Unidentified Analyst: Okay. And my last question, so just looking at the Q4 numbers and I’ll admit that I haven’t had a chance to actually go through all of them. But just from a top — like level looking down 1,000 foot due, if delivery and handling costs were reduced by 32% or around like $900,000 quarter-over-quarter. SG&A 23% and also in the $900,000 ballpark range. So, that’s about $1.8 million in reduction. So, I was just curious like what was the main driving or driving factor or factors that really hurt our operating loss Q4 in comparison to last year. With those cost-saving measures like taking effect, what pushed us to actually have more of a loss?

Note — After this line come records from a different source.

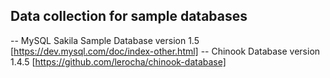 ## Data collection for sample databases

-- MySQL Sakila Sample Database version 1.5 [https://dev.mysql.com/doc/index-other.html]
-- Chinook Database version 1.4.5 [https://github.com/lerocha/chinook-database]
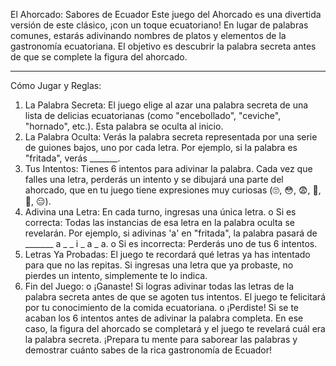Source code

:El Ahorcado: Sabores de Ecuador
Este juego del Ahorcado es una divertida versión de este clásico, ¡con un toque ecuatoriano! En lugar de palabras comunes, estarás adivinando nombres de platos y elementos de la gastronomía ecuatoriana. El objetivo es descubrir la palabra secreta antes de que se complete la figura del ahorcado.
________________________________________
Cómo Jugar y Reglas:
1.	La Palabra Secreta: El juego elige al azar una palabra secreta de una lista de delicias ecuatorianas (como "encebollado", "ceviche", "hornado", etc.). Esta palabra se oculta al inicio.
2.	La Palabra Oculta: Verás la palabra secreta representada por una serie de guiones bajos, uno por cada letra. Por ejemplo, si la palabra es "fritada", verás _______.
3.	Tus Intentos: Tienes 6 intentos para adivinar la palabra. Cada vez que falles una letra, perderás un intento y se dibujará una parte del ahorcado, que en tu juego tiene expresiones muy curiosas (🙄, 😳, 😨, 🤢, 🤪, 😑).
4.	Adivina una Letra: En cada turno, ingresas una única letra. 
o	Si es correcta: Todas las instancias de esa letra en la palabra oculta se revelarán. Por ejemplo, si adivinas 'a' en "fritada", la palabra pasará de _______ a _ _ i _ a _ a.
o	Si es incorrecta: Perderás uno de tus 6 intentos.
5.	Letras Ya Probadas: El juego te recordará qué letras ya has intentado para que no las repitas. Si ingresas una letra que ya probaste, no pierdes un intento, simplemente te lo indica.
6.	Fin del Juego: 
o	¡Ganaste! Si logras adivinar todas las letras de la palabra secreta antes de que se agoten tus intentos. El juego te felicitará por tu conocimiento de la comida ecuatoriana.
o	¡Perdiste! Si se te acaban los 6 intentos antes de adivinar la palabra completa. En ese caso, la figura del ahorcado se completará y el juego te revelará cuál era la palabra secreta.
¡Prepara tu mente para saborear las palabras y demostrar cuánto sabes de la rica gastronomía de Ecuador!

Norman Snyder: Well, it was primarily the write-offs. I mean, obviously, there was — the top line impacted it from a gross margin standpoint. But the real driving factor were all those adjustments.

Unidentified Analyst: Okay. Okay. All right. Yes. So, they are — they’re in that number. That makes that makes much more sense.

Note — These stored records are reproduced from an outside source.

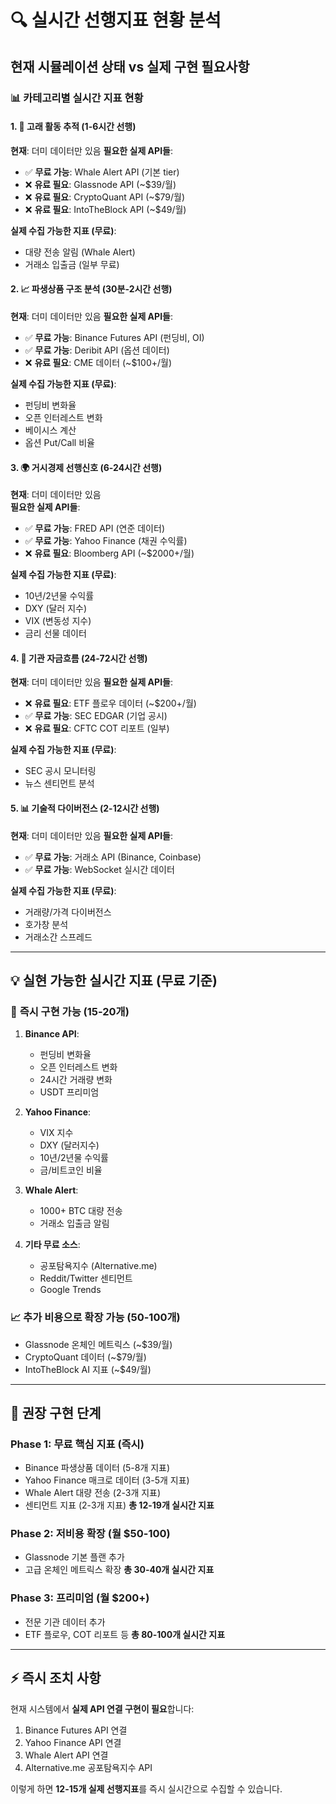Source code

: # 🔍 실시간 선행지표 현황 분석

## 현재 시뮬레이션 상태 vs 실제 구현 필요사항

### 📊 카테고리별 실시간 지표 현황

#### 1. 🐋 **고래 활동 추적** (1-6시간 선행)
**현재**: 더미 데이터만 있음
**필요한 실제 API들**:
- ✅ **무료 가능**: Whale Alert API (기본 tier)
- ❌ **유료 필요**: Glassnode API (~$39/월)
- ❌ **유료 필요**: CryptoQuant API (~$79/월)
- ❌ **유료 필요**: IntoTheBlock API (~$49/월)

**실제 수집 가능한 지표 (무료)**:
- 대량 전송 알림 (Whale Alert)
- 거래소 입출금 (일부 무료)

#### 2. 📈 **파생상품 구조 분석** (30분-2시간 선행)  
**현재**: 더미 데이터만 있음
**필요한 실제 API들**:
- ✅ **무료 가능**: Binance Futures API (펀딩비, OI)
- ✅ **무료 가능**: Deribit API (옵션 데이터)
- ❌ **유료 필요**: CME 데이터 (~$100+/월)

**실제 수집 가능한 지표 (무료)**:
- 펀딩비 변화율
- 오픈 인터레스트 변화
- 베이시스 계산
- 옵션 Put/Call 비율

#### 3. 🌍 **거시경제 선행신호** (6-24시간 선행)
**현재**: 더미 데이터만 있음  
**필요한 실제 API들**:
- ✅ **무료 가능**: FRED API (연준 데이터)
- ✅ **무료 가능**: Yahoo Finance (채권 수익률)
- ❌ **유료 필요**: Bloomberg API (~$2000+/월)

**실제 수집 가능한 지표 (무료)**:
- 10년/2년물 수익률
- DXY (달러 지수)
- VIX (변동성 지수)
- 금리 선물 데이터

#### 4. 🏦 **기관 자금흐름** (24-72시간 선행)
**현재**: 더미 데이터만 있음
**필요한 실제 API들**:
- ❌ **유료 필요**: ETF 플로우 데이터 (~$200+/월)
- ✅ **무료 가능**: SEC EDGAR (기업 공시)
- ❌ **유료 필요**: CFTC COT 리포트 (일부)

**실제 수집 가능한 지표 (무료)**:
- SEC 공시 모니터링
- 뉴스 센티먼트 분석

#### 5. 📊 **기술적 다이버전스** (2-12시간 선행)
**현재**: 더미 데이터만 있음
**필요한 실제 API들**:
- ✅ **무료 가능**: 거래소 API (Binance, Coinbase)
- ✅ **무료 가능**: WebSocket 실시간 데이터

**실제 수집 가능한 지표 (무료)**:
- 거래량/가격 다이버전스
- 호가창 분석
- 거래소간 스프레드

---

## 💡 실현 가능한 실시간 지표 (무료 기준)

### 🎯 **즉시 구현 가능** (15-20개)
1. **Binance API**:
   - 펀딩비 변화율
   - 오픈 인터레스트 변화  
   - 24시간 거래량 변화
   - USDT 프리미엄

2. **Yahoo Finance**:
   - VIX 지수
   - DXY (달러지수)
   - 10년/2년물 수익률
   - 금/비트코인 비율

3. **Whale Alert**:
   - 1000+ BTC 대량 전송
   - 거래소 입출금 알림

4. **기타 무료 소스**:
   - 공포탐욕지수 (Alternative.me)
   - Reddit/Twitter 센티먼트
   - Google Trends

### 📈 **추가 비용으로 확장 가능** (50-100개)
- Glassnode 온체인 메트릭스 (~$39/월)
- CryptoQuant 데이터 (~$79/월) 
- IntoTheBlock AI 지표 (~$49/월)

---

## 🚀 권장 구현 단계

### **Phase 1: 무료 핵심 지표** (즉시)
- Binance 파생상품 데이터 (5-8개 지표)
- Yahoo Finance 매크로 데이터 (3-5개 지표)
- Whale Alert 대량 전송 (2-3개 지표)
- 센티먼트 지표 (2-3개 지표)
**총 12-19개 실시간 지표**

### **Phase 2: 저비용 확장** (월 $50-100)
- Glassnode 기본 플랜 추가
- 고급 온체인 메트릭스 확장
**총 30-40개 실시간 지표**

### **Phase 3: 프리미엄** (월 $200+)
- 전문 기관 데이터 추가
- ETF 플로우, COT 리포트 등
**총 80-100개 실시간 지표**

---

## ⚡ 즉시 조치 사항

현재 시스템에서 **실제 API 연결 구현이 필요**합니다:

1. Binance Futures API 연결
2. Yahoo Finance API 연결  
3. Whale Alert API 연결
4. Alternative.me 공포탐욕지수 API

이렇게 하면 **12-15개 실제 선행지표**를 즉시 실시간으로 수집할 수 있습니다.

Norman Snyder: And if you look at — that’s why I would — if you go back and look at the modified EBITDA and then you could see really that an apples-to-apples comparison in the prior year.

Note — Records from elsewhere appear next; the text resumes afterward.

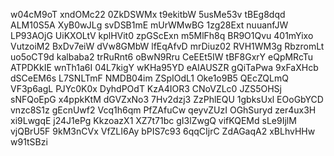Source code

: w04cM9oT
xndOMc22
0ZkDSWMx
t9ekitbW
5usMe53v
tBEg8dqd
ALM10S5A
XyB0wJLg
svDSB1mE
mUrWMwBG
1zg28Ext
nuuanfJW
LP93AOjG
UiKXOLtV
kplHVit0
zpGScExn
m5MlFh8q
BR9O1Qvu
401mYixo
VutzoiM2
BxDv7eiW
dVw8GMbW
lfEqAfvD
mrDiuz02
RVH1WM3g
RbzromLt
uo5oCT9d
kalbaba2
trRuRnt6
oBwN9Rru
CeEEt5IW
tBF8GxrY
eQpMRcTu
ATPDKkIE
wnTh1a6I
04L7kigY
wKHa95YD
eAIAUSZR
gQiTaPwa
9xFaXHcb
dSCeEM6s
L7SNLTmF
NMDB04im
ZSpIOdL1
Oke1o9B5
QEcZQLmQ
VF3p6agL
PJYc0K0x
DyhdPOdT
KzA4IOR3
CNoVZLc0
JZS5OHSj
sNFQoEpG
x4ppkKtM
dGVZxNo3
7Hv2dzj3
ZzPhlEQU
1gbksUxl
EOoGbYCD
vnzc8S1z
gEcnUwf2
Vcq1h6qm
PfZAfuCw
qeyvZUzI
OGhSuryd
zer4ux3H
xi9LwgqE
j24J1ePg
KkzoazX1
XZ7t71bc
gI3lZwgQ
vifKQEMd
sLe9IjlM
vjQBrU5F
9kM3nCVx
VfZLI6Ay
bPIS7c93
6qqCIjrC
ZdAGaqA2
xBLhvHHw
w91tSBzi
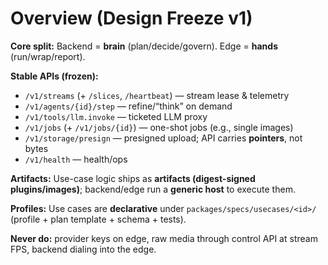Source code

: # Overview (Design Freeze v1)

**Core split:** Backend = **brain** (plan/decide/govern). Edge = **hands** (run/wrap/report).

**Stable APIs (frozen):**
- `/v1/streams` (+ `/slices`, `/heartbeat`) — stream lease & telemetry
- `/v1/agents/{id}/step` — refine/“think” on demand
- `/v1/tools/llm.invoke` — ticketed LLM proxy
- `/v1/jobs` (+ `/v1/jobs/{id}`) — one-shot jobs (e.g., single images)
- `/v1/storage/presign` — presigned upload; API carries **pointers**, not bytes
- `/v1/health` — health/ops

**Artifacts:** Use-case logic ships as **artifacts (digest-signed plugins/images)**; backend/edge run a **generic host** to execute them.

**Profiles:** Use cases are **declarative** under `packages/specs/usecases/<id>/` (profile + plan template + schema + tests).

**Never do:** provider keys on edge, raw media through control API at stream FPS, backend dialing into the edge.

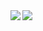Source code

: <div style="display: flex">
  <div>
    <img align="left" src="https://github-readme-stats.vercel.app/api?username=hourglasshoro&count_private=true&theme=vue-dark&show_icons=true" />
  </div>
  <div>
  <img align="left" src="https://github-readme-stats.vercel.app/api/top-langs/?username=hourglasshoro&layout=compact&theme=vue-dark" />
  </div>
</div>
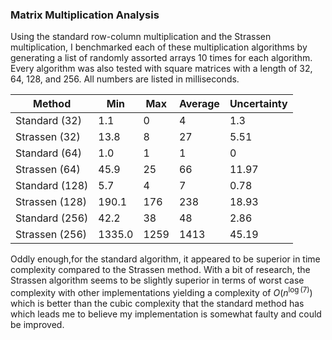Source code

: ### Matrix Multiplication Analysis

Using the standard row-column multiplication and the Strassen multiplication, I benchmarked each of these multiplication algorithms by generating a list of randomly assorted arrays 10 times for each algorithm. Every algorithm was also tested with square matrices with a length of 32, 64, 128, and 256. All numbers are listed in milliseconds.

| Method | Min | Max | Average | Uncertainty |
| ------- | ----- | ----- | ----- | ----------- |
| Standard (32) | 1.1 | 0 | 4 | 1.3 |
| Strassen (32) | 13.8 | 8 | 27 | 5.51
| Standard (64) | 1.0 | 1 | 1 | 0 |
| Strassen (64) | 45.9 | 25 | 66 | 11.97
| Standard (128) | 5.7 | 4 | 7 | 0.78 |
| Strassen (128) | 190.1 | 176 | 238 | 18.93
| Standard (256) | 42.2 | 38 | 48 | 2.86 |
| Strassen (256) | 1335.0 | 1259 | 1413 | 45.19

Oddly enough,for the standard algorithm, it appeared to be superior in time complexity compared to the Strassen method. With a bit of research, the Strassen algorithm seems to be slightly superior in terms of worst case complexity with other implementations yielding a complexity of $O(n^{\log(7)})$ which is better than the cubic complexity that the standard method has which leads me to believe my implementation is somewhat faulty and could be improved.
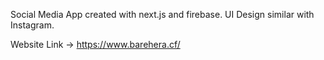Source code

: Social Media App created with next.js and firebase.
UI Design similar with Instagram.

Website Link -> https://www.barehera.cf/
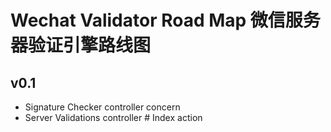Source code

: # Wechat Validator Road Map 微信服务器验证引擎路线图

## v0.1

- Signature Checker controller concern
- Server Validations controller # Index action
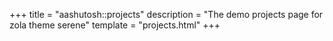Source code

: +++
title = "aashutosh::projects"
description = "The demo projects page for zola theme serene"
template = "projects.html"
+++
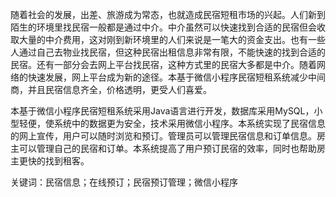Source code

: 随着社会的发展，出差、旅游成为常态，也就造成民宿短租市场的兴起。人们新到陌生的环境里找民宿一般都是通过中介。中介虽然可以快速找到合适的民宿但会收取大量的中介费用，这对刚到新环境里的人们来说是一笔大的资金支出。也有一些人通过自己去物业找民宿，但这种民宿出租信息非常有限，不能快速的找到合适的民宿。还有一部分会去网上平台找民宿，这种方式里的民宿大多都是中介。随着网络的快速发展，网上平台成为新的途径。本基于微信小程序民宿短租系统减少中间商，并且民宿信息齐全，价格透明，更受人们喜爱。

本基于微信小程序民宿短租系统采用Java语言进行开发，数据库采用MySQL，小型轻便，使系统中的数据更为安全，技术采用微信小程序。本系统实现了民宿信息的网上宣传，用户可以随时浏览和预订。管理员可以管理民宿信息和订单信息。房主可以管理自己的民宿和订单。本系统提高了用户预订民宿的效率，同时也帮助房主更快的找到租客。

关键词：民宿信息；在线预订；民宿预订管理；微信小程序
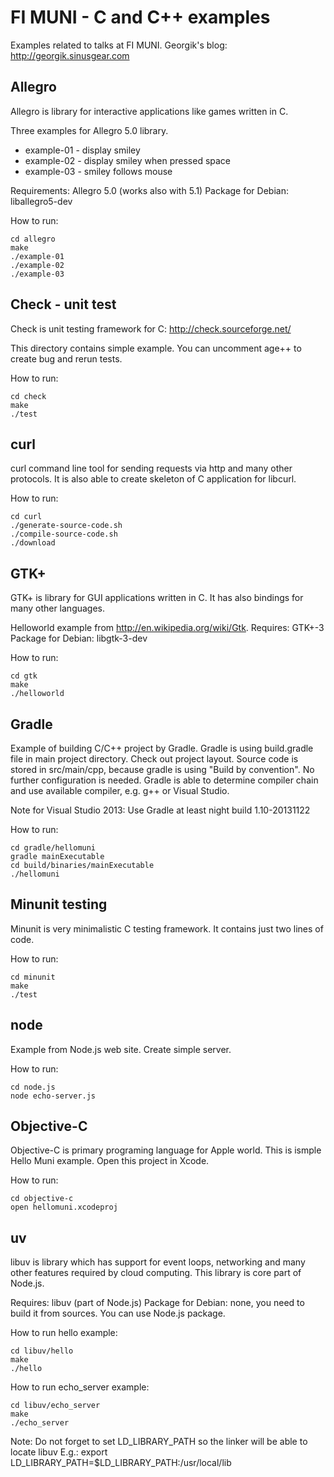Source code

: FI MUNI - C and C++ examples
============================

Examples related to talks at FI MUNI.
Georgik's blog: http://georgik.sinusgear.com

Allegro
-------

Allegro is library for interactive applications like games written in C.

Three examples for Allegro 5.0 library.
- example-01 - display smiley
- example-02 - display smiley when pressed space
- example-03 - smiley follows mouse

Requirements: Allegro 5.0 (works also with 5.1)
Package for Debian: liballegro5-dev

How to run:

    cd allegro
    make
    ./example-01
    ./example-02
    ./example-03

Check - unit test
-----------------

Check is unit testing framework for C: http://check.sourceforge.net/

This directory contains simple example. You can uncomment age++ to create bug and rerun tests.

How to run:

    cd check
    make
    ./test

curl
----

curl command line tool for sending requests via http and many other protocols.
It is also able to create skeleton of C application for libcurl.

How to run:

    cd curl
    ./generate-source-code.sh
    ./compile-source-code.sh
    ./download
    

GTK+
----

GTK+ is library for GUI applications written in C. 
It has also bindings for many other languages.

Helloworld example from http://en.wikipedia.org/wiki/Gtk.
Requires: GTK+-3
Package for Debian: libgtk-3-dev

How to run:

    cd gtk
    make
    ./helloworld

Gradle
------

Example of building C/C++ project by Gradle.
Gradle is using build.gradle file in main project directory.
Check out project layout. Source code is stored in src/main/cpp, 
because gradle is using "Build by convention".
No further configuration is needed.
Gradle is able to determine compiler chain and use available compiler, e.g. g++ or Visual Studio.

Note for Visual Studio 2013: Use Gradle at least night build 1.10-20131122

How to run:

    cd gradle/hellomuni
    gradle mainExecutable
    cd build/binaries/mainExecutable
    ./hellomuni

Minunit testing
---------------

Minunit is very minimalistic C testing framework. It contains just two lines of code.

How to run:

    cd minunit
    make
    ./test

node
----

Example from Node.js web site. Create simple server.

How to run:

    cd node.js
    node echo-server.js

Objective-C
-----------

Objective-C is primary programing language for Apple world.
This is ismple Hello Muni example. Open this project in Xcode.

How to run:

    cd objective-c
    open hellomuni.xcodeproj

uv
--

libuv is library which has support for event loops, networking and many other
features required by cloud computing. This library is core part of Node.js.

Requires: libuv (part of Node.js)
Package for Debian: none, you need to build it from sources. You can use Node.js package.

How to run hello example:

    cd libuv/hello
    make
    ./hello

How to run echo_server example:

    cd libuv/echo_server
    make
    ./echo_server

Note: Do not forget to set LD_LIBRARY_PATH so the linker will be able to locate libuv
 E.g.: export LD_LIBRARY_PATH=$LD_LIBRARY_PATH:/usr/local/lib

Unidentified Analyst: Okay. Okay. All right. Awesome. I appreciate the time answering all my questions. Keep up the good work. We’ve got high expectations and we think you guys will deliver.

Norman Snyder: Thank you, Jack.

Operator: The next question is from John (Indiscernible) from Downtown (Indiscernible) Office. Please go ahead.

Unidentified Analyst: Yes. Thank you for taking my call. A couple of quick questions. First, may I ask current cash label?

Norman Snyder: I’m sorry?

Unidentified Analyst: May I ask current cash label?

Norman Snyder: Current cash label?

Unidentified Analyst: Yes. How much cash you have right now?

Norman Snyder: Well, that’s — what we can disclose, we put in the press release.

Unidentified Analyst: Well, I mean, you do not have a current estimate level of your liquidity, I mean–?

Norman Snyder: Well, like I said, what we’ve disclosed is post year-end, we’re doing a financing of up to $6 million, and we’ve raised through a safe agreement.

Unidentified Analyst: I mean, in end of the December quarter, you have a $1 million cash left, right?

Norman Snyder: Yes.

Unidentified Analyst: I mean that was in this cost payments. So, I mean, are you currently looking to raise or you have enough cash flow to sustain?

Norman Snyder: Well, I think I answered that question earlier with the current financing that, that will be sufficient.

Unidentified Analyst: All right. Good. Good to hear. Okay. Second question. Does the company have any litigation going on right now?

Norman Snyder: No.

Unidentified Analyst: No, very good. Last question, quick question. You have a new Board member, what is that two quarters before regarding any possible Chinese drinks company, what a partner or something? Any follow-up on that?

Norman Snyder: I’m sorry, say that again?

Unidentified Analyst: Okay. You have new Board member, as of the new year, a couple of quarters ago and you mentioned about possible partnership with that new Board member kind of a strategic partner or kind of–

Norman Snyder: No, no. Yes, no, look at–

Unidentified Analyst: Okay. I just wonder if there any follow-up on that business opportunity, something like that.

Norman Snyder: Yes. Look, just like everything else, we’ve moved to a concentrate model for our exports to the U.K. and Europe. And obviously, our new Board member is from Hong Kong and understand the Asian markets, and we are presently evaluating opportunities there. And we would mimic the concentrate model that we’re using in the U.K. and Europe. So, our cash needs would be minimal to expand in that market. But we’re really in the early stages in evaluating that.

Unidentified Analyst: All right. Thank you.

Operator: This concludes our question-and-answer session. I would like to turn the conference back over to Norman Snyder for any closing remarks.

Norman Snyder: I want to thank everyone for participating in this afternoon’s call as well as our employees, customers, and, of course, our shareholders. We appreciate everyone’s support. I’m pleased with the work we’ve accomplished over the past year and look forward to executing on our 2024 plan in the year ahead. Thank you and have a good night.

Operator: The conference has now concluded. Thank you for attending today’s presentation. You may now disconnect.